§ TO DO: Instruction for the entries below: return the part that opens with the line containing "[57,524,70,534] ☐ -> [104,625,118,636] ☑" and closes with the line containing "[104,700,118,711] ☐ -> [113,671,128,683] ☑", exactly, and no pictures.

§ PROVIDED RECORDS:
= = = = = = =
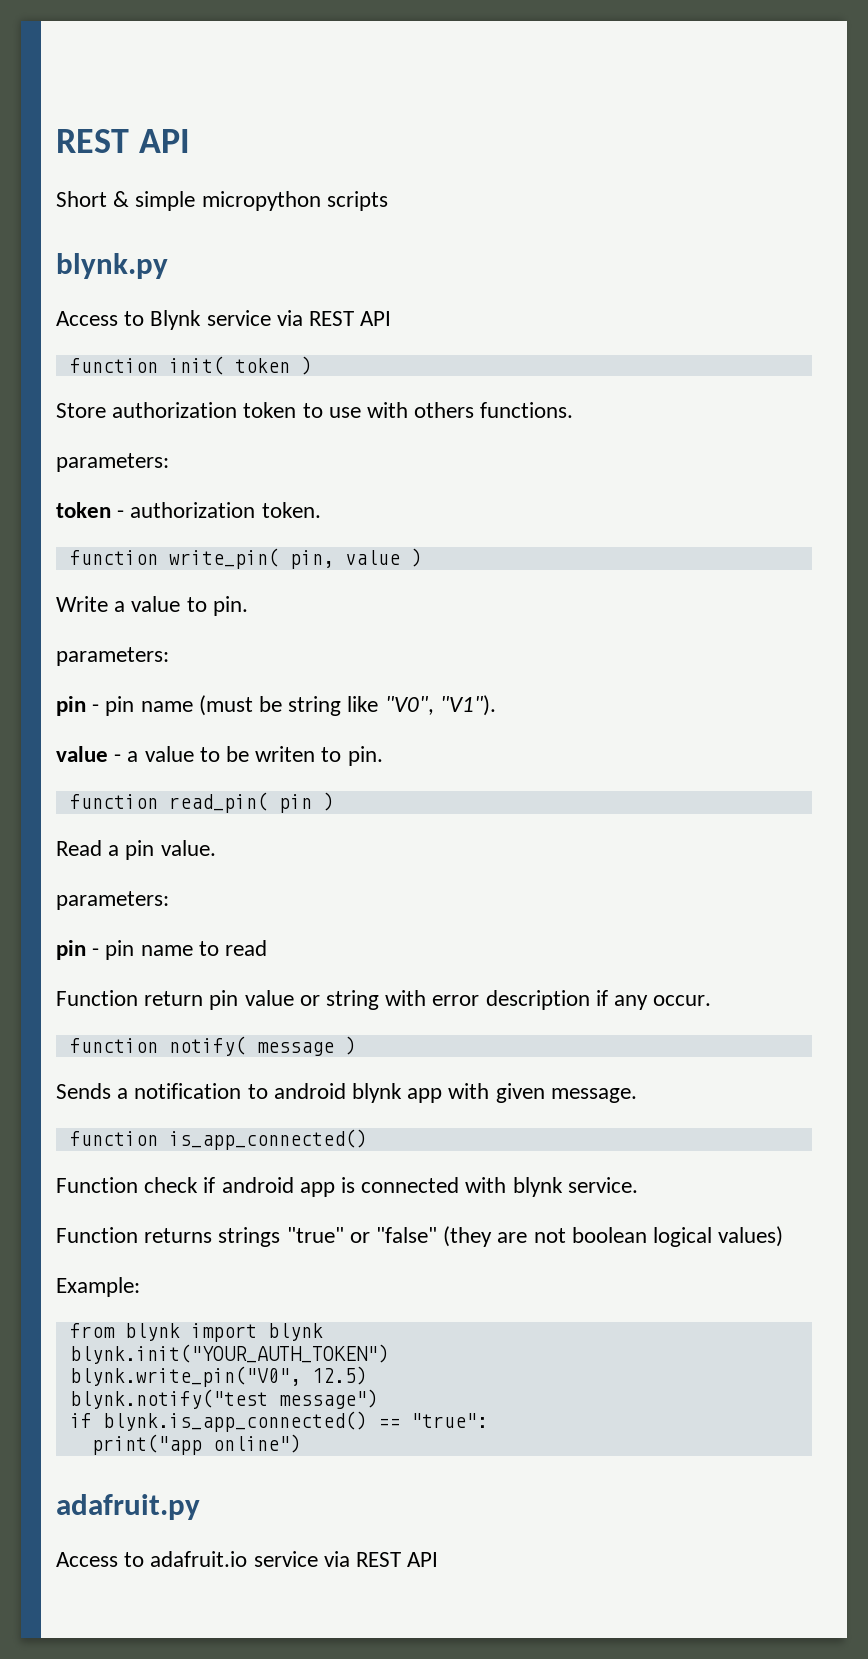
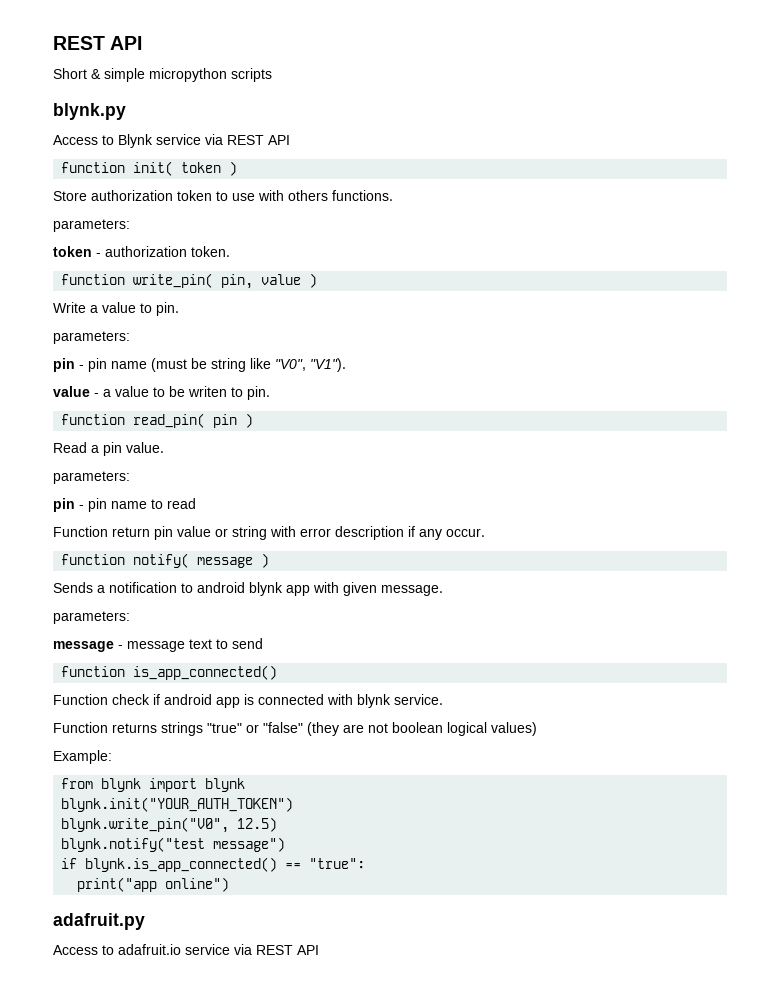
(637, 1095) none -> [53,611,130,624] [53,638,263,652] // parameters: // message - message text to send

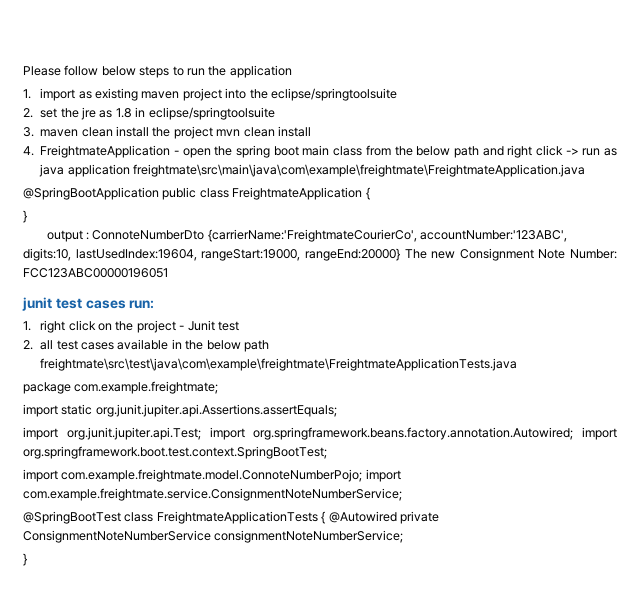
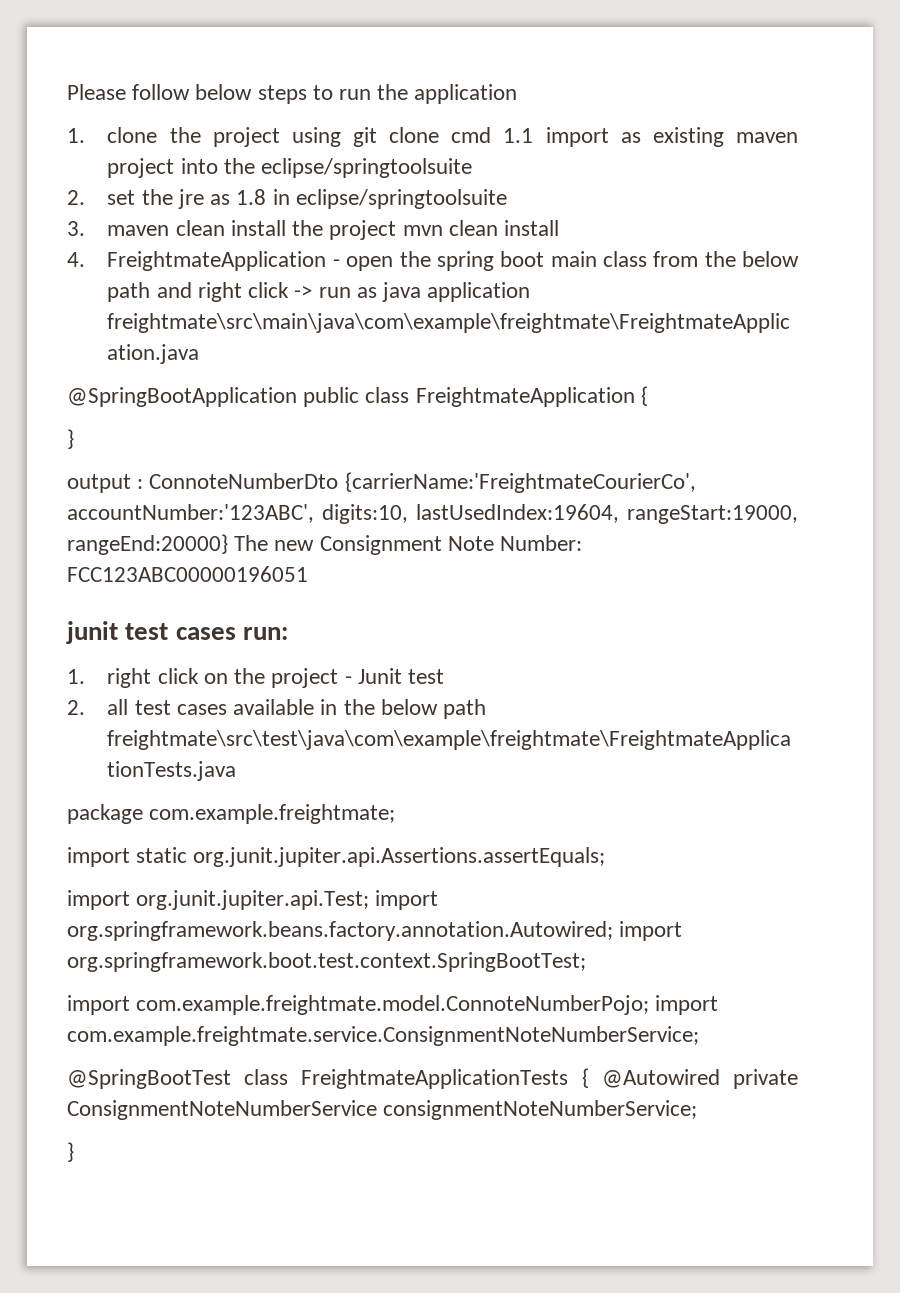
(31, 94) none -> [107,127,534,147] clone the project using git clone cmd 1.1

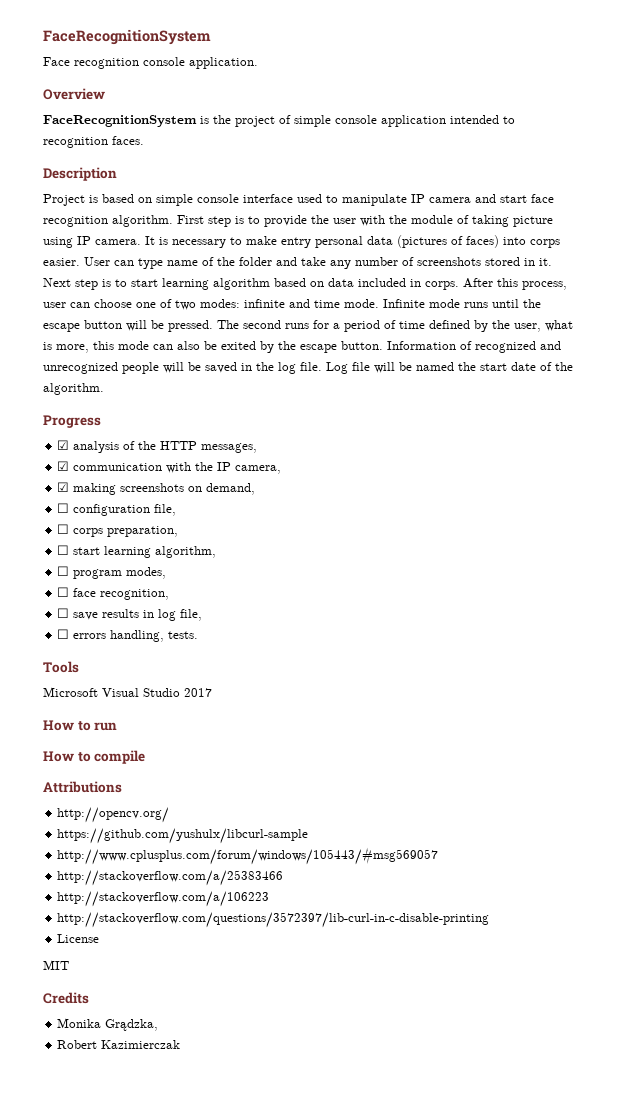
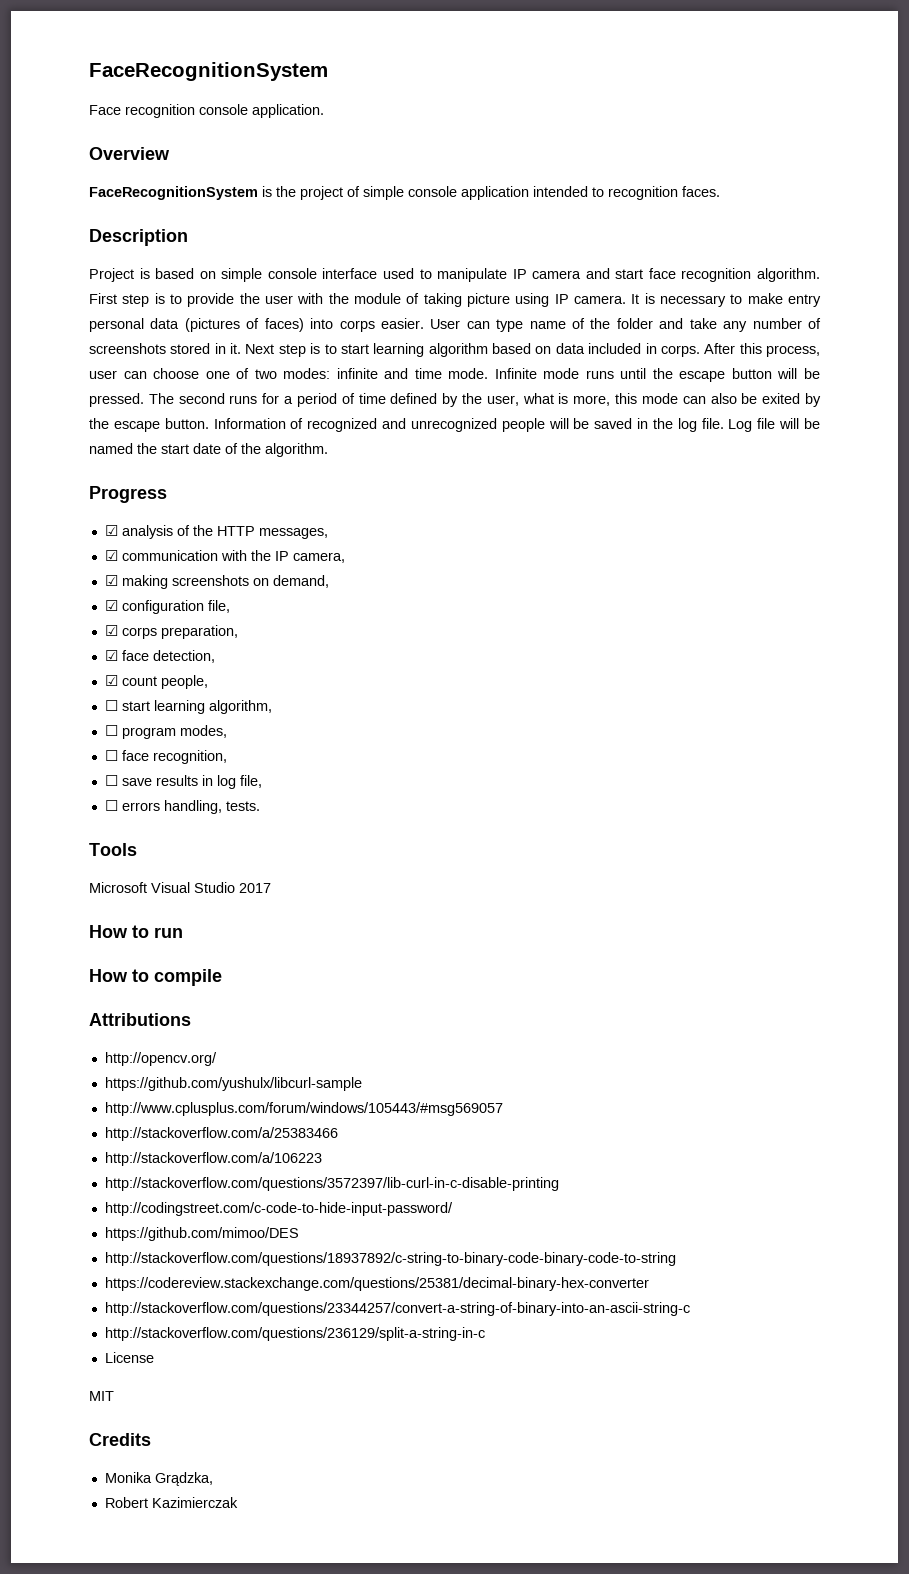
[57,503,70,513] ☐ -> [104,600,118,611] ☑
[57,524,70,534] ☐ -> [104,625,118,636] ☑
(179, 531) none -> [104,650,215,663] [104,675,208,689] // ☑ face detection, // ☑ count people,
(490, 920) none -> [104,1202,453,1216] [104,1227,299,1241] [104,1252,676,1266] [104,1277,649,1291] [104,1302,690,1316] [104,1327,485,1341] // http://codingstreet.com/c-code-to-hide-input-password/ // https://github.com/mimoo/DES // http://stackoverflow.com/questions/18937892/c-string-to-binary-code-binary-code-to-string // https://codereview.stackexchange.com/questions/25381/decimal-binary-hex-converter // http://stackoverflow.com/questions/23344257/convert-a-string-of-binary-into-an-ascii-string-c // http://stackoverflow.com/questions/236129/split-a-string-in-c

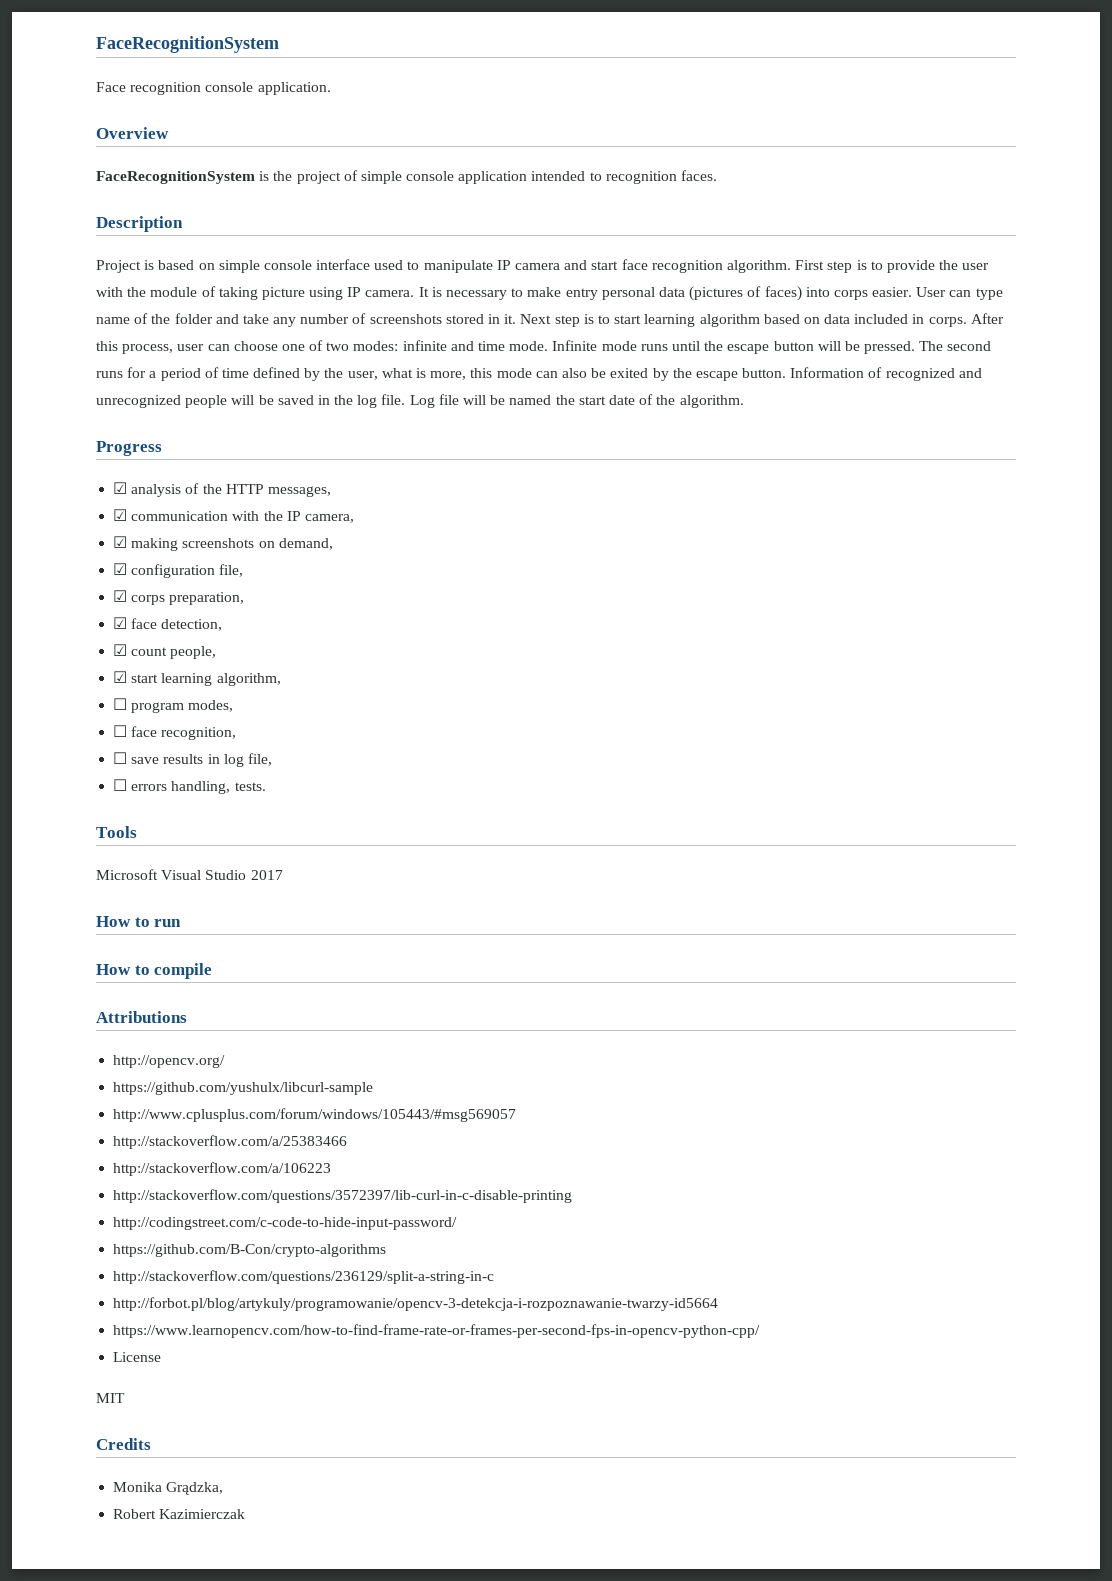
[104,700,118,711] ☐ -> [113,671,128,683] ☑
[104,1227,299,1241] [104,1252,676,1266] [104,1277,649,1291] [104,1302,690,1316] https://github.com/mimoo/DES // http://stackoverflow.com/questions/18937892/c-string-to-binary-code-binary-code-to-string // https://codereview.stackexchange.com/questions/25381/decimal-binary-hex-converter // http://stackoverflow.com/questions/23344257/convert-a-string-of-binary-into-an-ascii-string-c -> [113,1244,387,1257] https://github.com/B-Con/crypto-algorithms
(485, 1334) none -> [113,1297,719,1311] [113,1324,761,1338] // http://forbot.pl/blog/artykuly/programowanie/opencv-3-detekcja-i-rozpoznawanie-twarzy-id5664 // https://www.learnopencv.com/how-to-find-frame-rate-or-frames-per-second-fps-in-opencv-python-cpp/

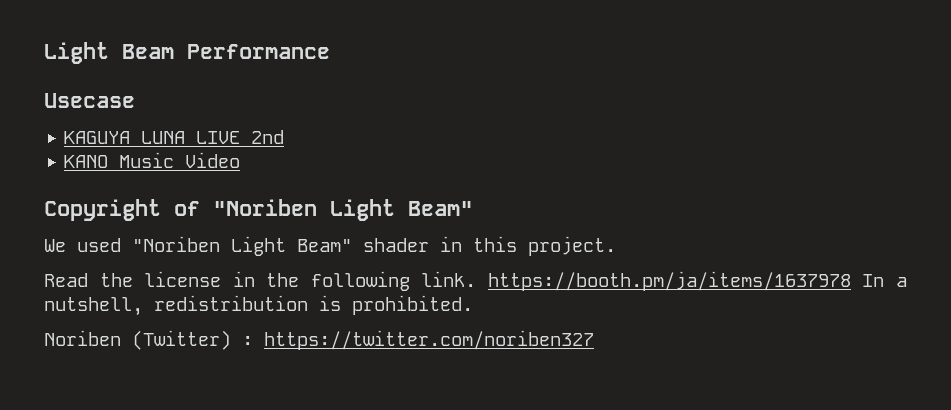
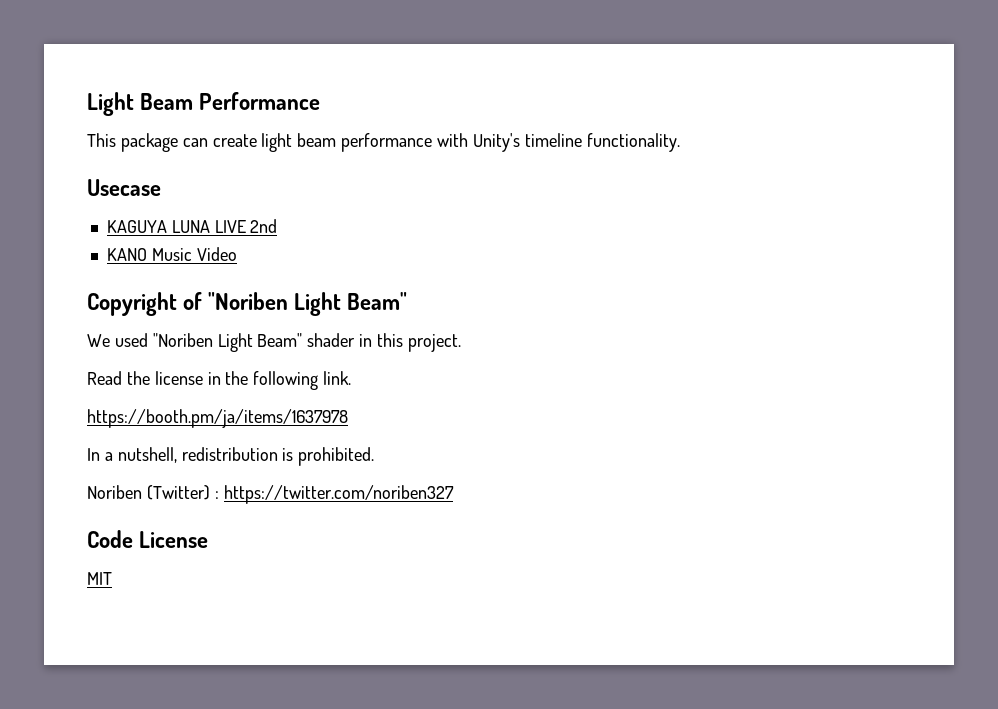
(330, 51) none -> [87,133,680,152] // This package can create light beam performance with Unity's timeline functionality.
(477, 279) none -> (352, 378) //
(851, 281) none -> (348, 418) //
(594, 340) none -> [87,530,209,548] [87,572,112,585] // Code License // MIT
= = = = = = =
§ TASK RESPONSE:
[57,524,70,534] ☐ -> [104,625,118,636] ☑
(179, 531) none -> [104,650,215,663] [104,675,208,689] // ☑ face detection, // ☑ count people,
(490, 920) none -> [104,1202,453,1216] [104,1227,299,1241] [104,1252,676,1266] [104,1277,649,1291] [104,1302,690,1316] [104,1327,485,1341] // http://codingstreet.com/c-code-to-hide-input-password/ // https://github.com/mimoo/DES // http://stackoverflow.com/questions/18937892/c-string-to-binary-code-binary-code-to-string // https://codereview.stackexchange.com/questions/25381/decimal-binary-hex-converter // http://stackoverflow.com/questions/23344257/convert-a-string-of-binary-into-an-ascii-string-c // http://stackoverflow.com/questions/236129/split-a-string-in-c

[104,700,118,711] ☐ -> [113,671,128,683] ☑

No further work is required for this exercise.